The Refugee Council also praised the removal of the voucher system, but stated its concerns “that the introduction of these so-called smart cards will exacerbate the problems that asylum seekers already face in accessing basic services to which they are entitled.” The Council also had concerns over the “degree of independence” of asylum seekers within accommodation centres and how long they would be held.

John Wadham of Liberty, the civil rights group, said of the proposed ID cards, “The danger is that yesterday’s proposals envisage a wider requirement for these cards. It must not become a requirement that people need them to access essential public services such as health, nor must the police be able to stop people and demand to see the card. Any such wider use would risk generating further discrimination against non-white people, including millions of British citizens... The proposed smartcard must adhere to these clear guaranteed restrictions. This must not become a backdoor route to introducing national ID cards.”

Sue Willman, a solicitor at Hammersmith and Fulham Community Law Centre, and co-author of Support for Asylum Seekers: A Guide to Legal and Welfare Rights, warned, “The emphasis on speeding up asylum claims and appeals also raises the question whether people are going to get an Article Six fair hearing under the Human Rights Act 1998 because quicker decision making tends, when the Home Office is involved, to mean poorer decision making”.

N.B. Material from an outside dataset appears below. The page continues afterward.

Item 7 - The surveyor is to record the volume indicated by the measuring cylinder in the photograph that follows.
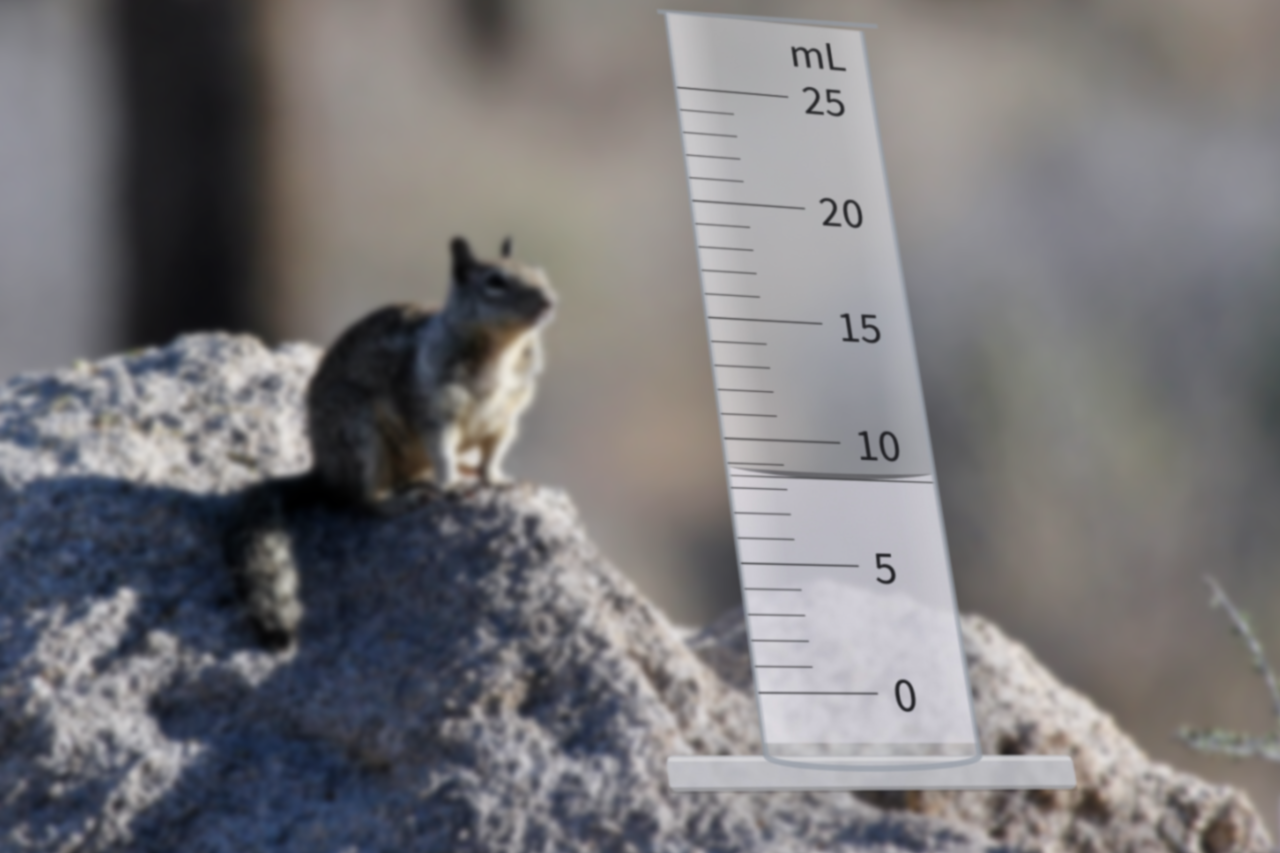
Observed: 8.5 mL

Sam Newman, the lead officer for asylum seekers at Devon County Council, said of the proposed accommodation centres that while locations had yet to be finalised, it is understood they could include former airforce bases. He warned, “Dumping hundreds and hundreds of such people into ex-military camps will create great difficulty for them and the local community. With them living in these centres, which could be miles from a town or city, it may be difficult to get access to the services they need such as health care and English tuition.”